カチオン性の薬剤を含んだイオントフォレシス用電極組成物の場合は、凍結乾燥した組成物に水を供給し、ゲル状の組成物に戻し、そのままイオントフォレシス用電極として使用することができる。また、カチオン性の薬剤を含まないイオントフォレシス用電極組成物の場合は、凍結乾燥した組成物に水を供給し、ゲル状の組成物に戻した後、カチオン性の薬剤を含む溶液にゲル化組成物を浸漬することによって、カチオン性薬剤を保持させ、イオントフォレシス用電極として使用することができる。
また、例えば、口腔内などの唾液などの水分が存在する粘膜に貼付する場合は、水分を供給することなく、そのまま口腔内に貼付することもできる。すなわち、イオントフォレシス用電極組成物が唾液などの水分を吸収し、ゲルの状態となり、イオントフォレシス用電極として用いることも可能である。
【0023】
本発明のイオン電気導入法(イオントフォレシス)の1つの実施態様を、図1の模式図を用いて説明するが、本発明のイオン電気導入法は、図1の記載及び実施態様に限定されるものではない。本発明のイオントフォレシス用電極(11)と、薬剤を含有しない電極、例えば、金属電極(15)とを電源(14)に接続する。イオントフォレシス用電極(11)のイオントフォレシス用電極組成物側を、薬剤を浸透させる皮膚又は粘膜に接触させ、薬剤を含有しない電極も皮膚等に接触させる。この状態で金属(12)に電流を印加することにより、イオントフォレシス用電極組成物(13)からカチオン性薬剤が放出され、皮膚から吸収される。具体的には、図2に示すように、イオントフォレシス用電極組成物中のポリアニオン性の水溶性多糖類とカチオン性薬剤は、静電相互作用により結合しており、この電極に電流が印加されることにより、電場が形成され、ポリアニオン性の水溶性多糖類からカチオン性薬剤が離脱する。そして離脱したカチオン性薬剤が、イオントフォレシス用電極組成物から放出され、皮膚から吸収される。本発明のイオントフォレシス用電極組成物において、ポリアニオン性の水溶性多糖類とカチオン性薬剤とが、静電相互作用により結合しているために、多量のカチオン性薬剤を担持することが可能になる。
【0024】
薬剤を含有しない電極としては、前記金属電極以外に、薬剤を含有していない本発明のイオントフォレシス用電極組成物を用いることもできる。また、アクリル酸−アクリルアミド共重合体、アクリルアミド重合体、寒天、ゼラチン、カラヤガム、トラガントガム、又はポリビニルアルコール等と、導電体からなる電極を用いることもできる。
【0025】
イオントフォレシスでは、通常、電極をシール等で皮膚に固定する。本発明のイオントフォレシス用電極(1)及び薬剤を含有しない電極は、従来のようにシール等で皮膚に固定してもよいが、本発明のイオントフォレシス用電極は、高い密着性を有するため、シール等での固定を行わずに、使用することができる。すなわち、本発明のイオントフォレシス用電極組成物は、皮膚へ密着し、関節等の可変部においても皮膚の動きに追従する貼付性を示し、そのような可変部においてもシール等での固定なしに使用することが可能である。換言すると、本発明のイオントフォレシス用電極組成物は、薬剤の担持をするとともに、皮膚又は粘膜への密着性が高いことから、貼付シールとしての役割も果たすことができる。
【0026】
本発明のイオン電気導入法においては、電流として、連続直流電流、又はパルス直流電流などの直流電流、又は交流電流を用いることができるが、長時間の電流の印加ができることから交流電流が好ましい。
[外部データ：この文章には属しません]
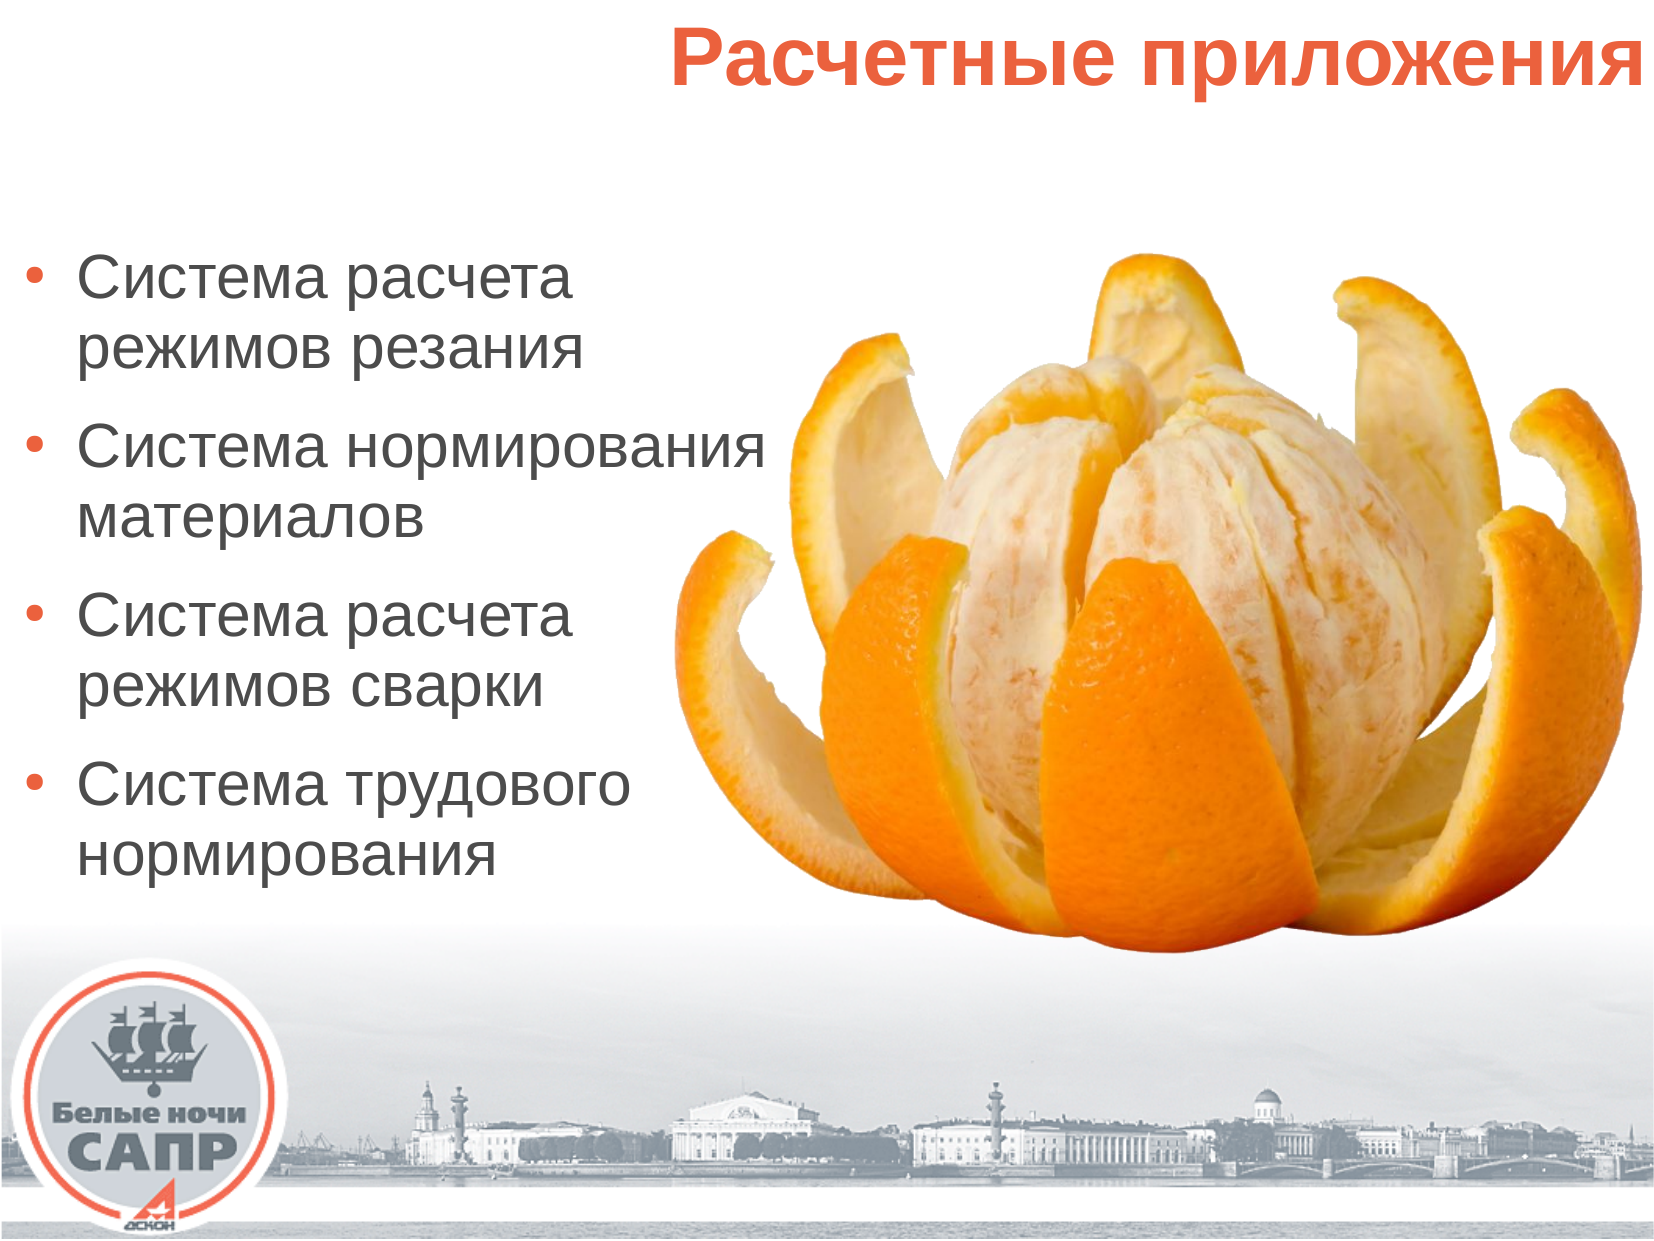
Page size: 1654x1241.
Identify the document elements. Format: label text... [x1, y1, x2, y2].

list Система расчета режимов резания Система нормирования материалов Система расчета режимов сварки Система трудового нормирования [5, 242, 798, 916]
picture [1, 0, 1654, 1239]
title Расчетные приложения [159, 8, 1648, 107]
交流電流の電流密度としては、約0.01から1.0mA/cm2が好ましく、0.1から0.5mA/cm2がより好ましい。周波数は、好ましくは1Hz〜100kHz、より好ましくは、100Hz〜10kHz、最も好ましくは500Hz〜5kHzである。通電は双方向性形波通電が好ましく、矩形波のデューティサイクルは50〜95%が好ましく、60〜95%より好ましく、60〜90%がもっと好ましい。
【0027】
本発明のイオン電気導入法の対象動物としては、ヒト、サル、ウシ、ウマ、ブタ、ラット、又はマウスなどの哺乳動物を挙げることができる。イオン電気導入法により、これらの対象動物の皮膚、又は粘膜(例えば、口腔内粘膜)からカチオン性の薬剤を体内に導入することができる。
【0028】
[2]イオントフォレシス用電極の製造方法
本発明のイオントフォレシス用電極の製造方法は、前記イオントフォレシス用電極を製造する方法の1つの好ましい態様であり、イオントフォレシス用電極組成物に含まれるポリアニオン性水溶性多糖類、及び酸化物の不動態被膜を形成することのできる導電体を用いて製造することができる。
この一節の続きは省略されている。